The Missouri Senate this week unanimously passed a bill that aims to restrict donations from campaign funds of legislators who become lobbyists.
"It's more about what you can do - if you decide to become a lobbyist - what you can do with your campaign funds," Senate Floor Leader Mike Kehoe, R-Jefferson City, told reporters late Thursday afternoon. "As you hear me say all the time, when you talk about ethics bills, it's a lot about what passes and what doesn't pass the smell test.
"And, you know, the ability to go into lobbying and then have a campaign account that's active that you can use to dish out to people, is just not right."
The bill approved Thursday limits the ways in which money in a campaign committee can be invested and bans elected officials from holding on to their campaign money if they become lobbyists.
If the bill becomes law, elected officials would have to dissolve their campaign committee when they register as a lobbyist with the Missouri Ethics Commission.
The Senate's vote Thursday was on a bill the House passed in January, which was sponsored by Rep. Jay Barnes, R-Jefferson City.
The Senate's changes sent the measure back to the House, which either can pass it with the Senate's changes or ask for a conference committee to negotiate a compromise between the two versions.
"My assumption is that bill would go to conference, but I can't guarantee that," Kehoe said. "That's what the process is about.
"We're going to work together to see what we can work through with both bodies and see what we can get to the governor's desk."
Barnes told the News Tribune on Friday afternoon: "As with every ethics bill, I remain optimistic that we will be able to pass meaningful ethics reform.
"The House has shown it is serious about the topic, and I know Sen. Kehoe is serious about it as well.
"It is a sign of great progress that we already have several of these bills in conference committees."
Under the Senate-passed version of the bill, any money the lawmakers-turned-lobbyists have when they become a lobbyist would have to be given to charity, returned to donors or donated to a political party organization.
Kehoe has talked a lot about making campaign donations more transparent.
He said this week that giving the money to a party committee keeps that transparency.
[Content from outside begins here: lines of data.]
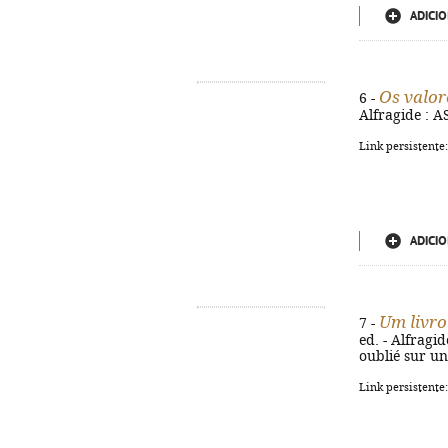
ADICIO
Os valor
6 -
Alfragide : AS
Link persistente
ADICIO
Um livro
7 -
ed. - Alfragide
oublié sur un
Link persistente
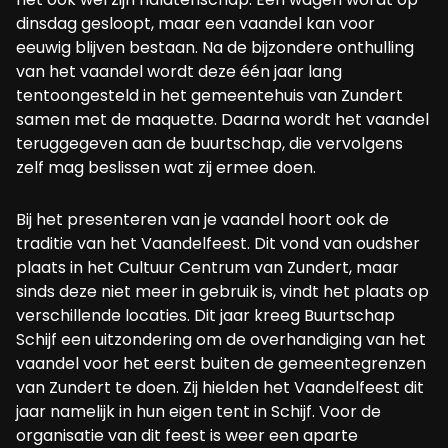
dinsdag gesloopt, maar een vaandel kan voor
eeuwig blijven bestaan. Na de bijzondere onthulling
van het vaandel wordt deze één jaar lang
tentoongesteld in het gemeentehuis van Zundert
samen met de maquette. Daarna wordt het vaandel
teruggegeven aan de buurtschap, die vervolgens
zelf mag beslissen wat zij ermee doen.
Bij het presenteren van je vaandel hoort ook de
traditie van het Vaandelfeest. Dit vond van oudsher
plaats in het Cultuur Centrum van Zundert, maar
sinds deze niet meer in gebruik is, vindt het plaats op
verschillende locaties. Dit jaar kreeg Buurtschap
Schijf een uitzondering om de overhandiging van het
vaandel voor het eerst buiten de gemeentegrenzen
van Zundert te doen. Zij hielden het Vaandelfeest dit
jaar namelijk in hun eigen tent in Schijf. Voor de
organisatie van dit feest is weer een aparte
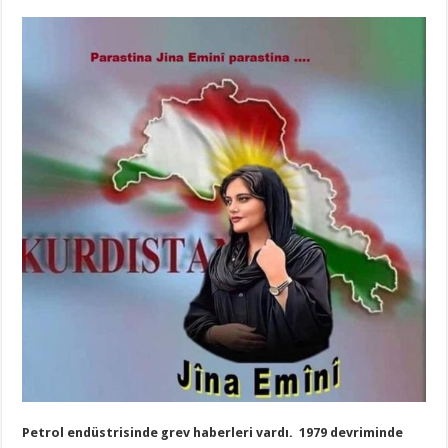
Petrol endüstrisinde grev haberleri vardı. 1979 devriminde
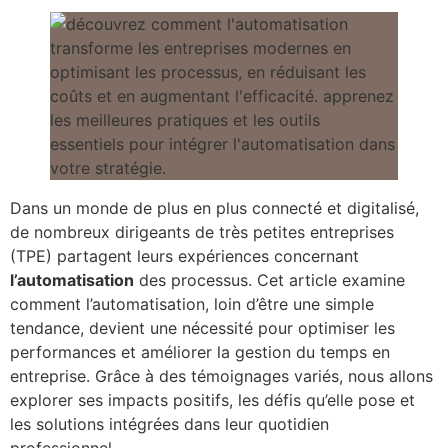
Dans un monde de plus en plus connecté et digitalisé,
de nombreux dirigeants de très petites entreprises
(TPE) partagent leurs expériences concernant
l’automatisation
des processus. Cet article examine
comment l’automatisation, loin d’être une simple
tendance, devient une nécessité pour optimiser les
performances et améliorer la gestion du temps en
entreprise. Grâce à des témoignages variés, nous allons
explorer ses impacts positifs, les défis qu’elle pose et
les solutions intégrées dans leur quotidien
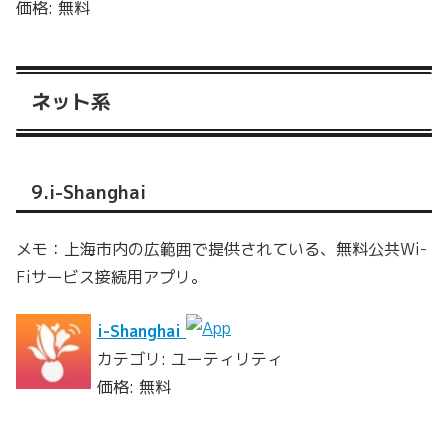
価格: 無料
ネット系
9.i-Shanghai
メモ：上海市内の広範囲で提供されている、無料公共Wi-
Fiサービス接続用アプリ。
i-Shanghai
カテゴリ: ユーティリティ
価格: 無料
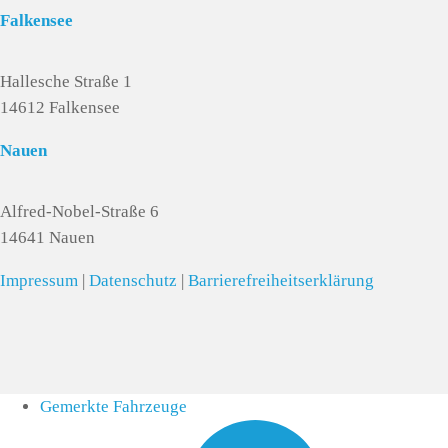
Falkensee
Hallesche Straße 1
14612 Falkensee
Nauen
Alfred-Nobel-Straße 6
14641 Nauen
Impressum
|
Datenschutz
|
Barrierefreiheitserklärung
Gemerkte Fahrzeuge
"The political party committee obviously discloses what it does with its funds," he explained, "so, it's still part of the transparency process."
Sen. Kurt Schaefer, R-Columbia, passed an amendment requiring political nonprofits run by a candidate's staff or spouse to disclose their donors.
The bill was proposed after an incident in which then-Missouri House Speaker Steve Tilley, R-Perryville, resigned from office in 2012 to become a lobbyist and political consultant.
At that time, he still had more than $1 million in campaign funds, most of which he invested in a band in his hometown.
Over the years, Tilley has donated funds to various Missouri legislators, some of whom have hired him as a campaign consultant.
The Associated Press reported the Kansas City Star couldn't reach Tilley for a comment.